## Task to carry out:
Write out every line of the records below, changing no word, letter, or mark.
Records for the task below:
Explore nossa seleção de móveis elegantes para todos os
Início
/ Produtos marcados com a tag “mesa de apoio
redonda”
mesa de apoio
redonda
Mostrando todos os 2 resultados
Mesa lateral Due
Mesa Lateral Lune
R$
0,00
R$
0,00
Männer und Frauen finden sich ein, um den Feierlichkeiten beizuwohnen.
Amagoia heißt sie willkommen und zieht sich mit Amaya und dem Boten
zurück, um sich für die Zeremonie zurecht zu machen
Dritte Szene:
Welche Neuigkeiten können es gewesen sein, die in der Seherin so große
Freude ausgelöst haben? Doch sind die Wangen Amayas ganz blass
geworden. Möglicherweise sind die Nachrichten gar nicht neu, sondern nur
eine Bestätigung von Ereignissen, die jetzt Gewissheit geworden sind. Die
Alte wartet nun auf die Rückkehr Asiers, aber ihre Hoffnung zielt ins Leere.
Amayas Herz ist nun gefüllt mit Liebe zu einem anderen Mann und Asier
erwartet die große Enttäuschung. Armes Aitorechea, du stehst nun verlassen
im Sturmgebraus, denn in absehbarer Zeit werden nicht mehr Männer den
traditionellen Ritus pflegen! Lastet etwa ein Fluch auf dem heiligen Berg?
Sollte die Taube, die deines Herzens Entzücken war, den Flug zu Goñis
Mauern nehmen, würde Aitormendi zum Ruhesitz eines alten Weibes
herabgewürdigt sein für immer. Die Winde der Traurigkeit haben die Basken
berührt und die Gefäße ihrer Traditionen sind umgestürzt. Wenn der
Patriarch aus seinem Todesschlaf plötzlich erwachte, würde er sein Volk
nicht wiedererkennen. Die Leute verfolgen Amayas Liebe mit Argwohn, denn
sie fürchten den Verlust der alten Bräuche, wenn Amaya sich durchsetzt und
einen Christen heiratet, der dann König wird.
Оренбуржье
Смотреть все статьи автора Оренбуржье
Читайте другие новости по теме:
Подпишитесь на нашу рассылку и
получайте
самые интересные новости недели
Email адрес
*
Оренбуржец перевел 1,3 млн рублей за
End of Records for the task.
## Answer:
Explore nossa seleção de móveis elegantes para todos os
Início
/ Produtos marcados com a tag “mesa de apoio
redonda”
mesa de apoio
redonda
Mostrando todos os 2 resultados
Mesa lateral Due
Mesa Lateral Lune
R$
0,00
R$
0,00
Männer und Frauen finden sich ein, um den Feierlichkeiten beizuwohnen.
Amagoia heißt sie willkommen und zieht sich mit Amaya und dem Boten
zurück, um sich für die Zeremonie zurecht zu machen
Dritte Szene:
Welche Neuigkeiten können es gewesen sein, die in der Seherin so große
Freude ausgelöst haben? Doch sind die Wangen Amayas ganz blass
geworden. Möglicherweise sind die Nachrichten gar nicht neu, sondern nur
eine Bestätigung von Ereignissen, die jetzt Gewissheit geworden sind. Die
Alte wartet nun auf die Rückkehr Asiers, aber ihre Hoffnung zielt ins Leere.
Amayas Herz ist nun gefüllt mit Liebe zu einem anderen Mann und Asier
erwartet die große Enttäuschung. Armes Aitorechea, du stehst nun verlassen
im Sturmgebraus, denn in absehbarer Zeit werden nicht mehr Männer den
traditionellen Ritus pflegen! Lastet etwa ein Fluch auf dem heiligen Berg?
Sollte die Taube, die deines Herzens Entzücken war, den Flug zu Goñis
Mauern nehmen, würde Aitormendi zum Ruhesitz eines alten Weibes
herabgewürdigt sein für immer. Die Winde der Traurigkeit haben die Basken
berührt und die Gefäße ihrer Traditionen sind umgestürzt. Wenn der
Patriarch aus seinem Todesschlaf plötzlich erwachte, würde er sein Volk
nicht wiedererkennen. Die Leute verfolgen Amayas Liebe mit Argwohn, denn
sie fürchten den Verlust der alten Bräuche, wenn Amaya sich durchsetzt und
einen Christen heiratet, der dann König wird.
Оренбуржье
Смотреть все статьи автора Оренбуржье
Читайте другие новости по теме:
Подпишитесь на нашу рассылку и
получайте
самые интересные новости недели
Email адрес
*
Оренбуржец перевел 1,3 млн рублей за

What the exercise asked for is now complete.